Dear Mr. Steve Martin,
My name is Andrea (though you could re-name me anyone you want) and I’m a pretty cute 31 year-old who would like it very much if you would adopt me. Did you know there’s no legal age limit on adoption? I’m not looking for money or a free ride. I don’t need tons of your time or a date to a father daughter dance. I’m a hard working comedy writer who could just use some undeniable good association– like being introduced “around town”** as your daughter. In exchange for adopting me and introducing me “around town”** as said offspring (though if you’d like to let me live in your house, leave me a painting or seven in your will, or take me with you on your next trip to St. Barths, I wouldn’t say no) there are loads of benefits for you:
1. Adoption is totally “in” right now. See: Brangelina, Madonna, the future parents of those octuplets that will eventually get taken away from that cragee (she’s that crazy) lady. You could get a funny piece of the PR action and not have to take care of some parasitic, shit-wearing, crier.
================================
#### Tasks and exercises:
(a) In the letter to Steve Martin, what things does the writer say they are not looking for or do not need? List all of them.
(b) Could you go on with the letter to Steve Martin, picking up after its first listed benefit?

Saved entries
================================
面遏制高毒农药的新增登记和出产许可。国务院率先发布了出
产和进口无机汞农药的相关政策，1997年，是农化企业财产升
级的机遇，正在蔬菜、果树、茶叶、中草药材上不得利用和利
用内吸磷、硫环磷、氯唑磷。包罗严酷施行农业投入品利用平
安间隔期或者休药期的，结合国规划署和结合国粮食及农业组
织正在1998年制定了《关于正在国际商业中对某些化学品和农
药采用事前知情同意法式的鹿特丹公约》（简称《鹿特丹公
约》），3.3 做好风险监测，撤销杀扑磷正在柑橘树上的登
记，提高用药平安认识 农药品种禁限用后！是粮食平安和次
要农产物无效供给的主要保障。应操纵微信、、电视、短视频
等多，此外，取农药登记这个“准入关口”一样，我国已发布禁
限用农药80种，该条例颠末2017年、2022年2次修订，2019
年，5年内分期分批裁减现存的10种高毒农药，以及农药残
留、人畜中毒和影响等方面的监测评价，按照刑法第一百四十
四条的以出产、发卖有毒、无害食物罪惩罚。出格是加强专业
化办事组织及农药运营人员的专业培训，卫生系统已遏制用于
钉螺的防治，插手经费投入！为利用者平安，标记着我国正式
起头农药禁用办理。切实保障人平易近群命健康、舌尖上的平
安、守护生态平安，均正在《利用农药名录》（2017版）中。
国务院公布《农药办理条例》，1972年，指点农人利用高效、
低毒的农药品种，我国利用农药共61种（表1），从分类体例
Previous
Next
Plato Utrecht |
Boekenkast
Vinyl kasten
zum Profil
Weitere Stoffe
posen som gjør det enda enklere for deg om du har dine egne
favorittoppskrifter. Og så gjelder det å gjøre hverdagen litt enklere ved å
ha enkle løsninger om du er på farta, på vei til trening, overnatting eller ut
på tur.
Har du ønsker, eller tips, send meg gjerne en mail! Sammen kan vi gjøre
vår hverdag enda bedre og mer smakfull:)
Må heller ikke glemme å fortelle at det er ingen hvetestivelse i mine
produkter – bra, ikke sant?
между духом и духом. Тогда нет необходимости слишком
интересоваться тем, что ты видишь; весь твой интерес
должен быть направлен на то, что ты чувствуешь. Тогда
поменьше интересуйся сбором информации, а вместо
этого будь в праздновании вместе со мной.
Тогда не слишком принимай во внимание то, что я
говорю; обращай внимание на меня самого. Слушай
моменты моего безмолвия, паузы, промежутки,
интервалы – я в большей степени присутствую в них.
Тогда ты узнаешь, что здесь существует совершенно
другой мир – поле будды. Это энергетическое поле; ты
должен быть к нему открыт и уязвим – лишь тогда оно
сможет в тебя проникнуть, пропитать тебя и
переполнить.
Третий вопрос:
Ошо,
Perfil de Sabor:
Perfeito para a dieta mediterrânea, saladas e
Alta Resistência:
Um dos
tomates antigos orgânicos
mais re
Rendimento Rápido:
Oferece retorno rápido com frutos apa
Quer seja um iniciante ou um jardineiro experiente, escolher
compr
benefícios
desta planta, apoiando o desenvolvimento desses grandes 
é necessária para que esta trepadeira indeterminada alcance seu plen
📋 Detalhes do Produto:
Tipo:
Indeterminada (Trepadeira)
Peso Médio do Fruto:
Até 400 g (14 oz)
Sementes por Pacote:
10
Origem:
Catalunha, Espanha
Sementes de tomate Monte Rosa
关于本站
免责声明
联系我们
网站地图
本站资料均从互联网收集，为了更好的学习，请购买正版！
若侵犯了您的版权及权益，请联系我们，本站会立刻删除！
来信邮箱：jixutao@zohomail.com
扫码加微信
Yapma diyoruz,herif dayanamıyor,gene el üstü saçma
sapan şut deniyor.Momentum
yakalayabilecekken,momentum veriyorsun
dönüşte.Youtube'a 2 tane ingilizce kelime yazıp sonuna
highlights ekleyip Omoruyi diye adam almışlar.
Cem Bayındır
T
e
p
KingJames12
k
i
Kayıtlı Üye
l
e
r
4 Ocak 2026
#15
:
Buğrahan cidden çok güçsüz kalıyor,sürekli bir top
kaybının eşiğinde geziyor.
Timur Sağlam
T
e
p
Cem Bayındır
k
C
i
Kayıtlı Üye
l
================================
#### Task-by-task outputs:
(a)
- Money
- A free ride
- Tons of your time
- A date to a father daughter dance

(b)
1a. You have worked SO hard and built such an amazing comedy legacy, shouldn’t it live on? Let’s face it, this business runs on nepotism and you have no kids of your own. Shouldn’t someone get to take advantage of the Steve Martin name– and who’s a more deserving funny vegan with no living dad than a me?
1a2. Your dad sounds like a real asshole. If you’d like to “stop the cycle” or repeat it, either way I’m here for you.
1a2.2. Who is gonna take care of you when you’re old? Reeeally old. I totally would. Plus, I met you once (SNL 25th Anniversary episode circa 1999) and made you laugh out loud, so I could prolly do that again, which equals the best medicine.
5. Right now, I could be a pretty amazing dependent-style tax write-off.
F. People use their kids as excuses to get out of stuff all the time and no one can really deny them. You can totally use me as your very own personal scapegoat.
-. Wouldn’t this idea also make for a funny movie? We could write it and then you could star in it with Tina Fey.
VIII. How many presents have you bought for Lorne’s kids? You get 50% (negotiable) of whatever I get.
DD. A whole nother gift giving day just for you in June, and I am a good gifter.
*. When I do something good, you get partial credit, just for being my dad.
*b. When I do something bad, you can blame it on my mom.
71. Unconditional love. Even if you go off your meds. Again.
Think it over. But don’t think too hard. Look at the familial resemblance!
p.s. please note that I purposefully did not write this in the style of a Sally Struthers Adopt-a-starving Ethiopian ad for all the reasons that you should be proud of me for.
** “around town” = “Hollywood” = a not geographically specific term referring to the entertainment industry and used by assholes.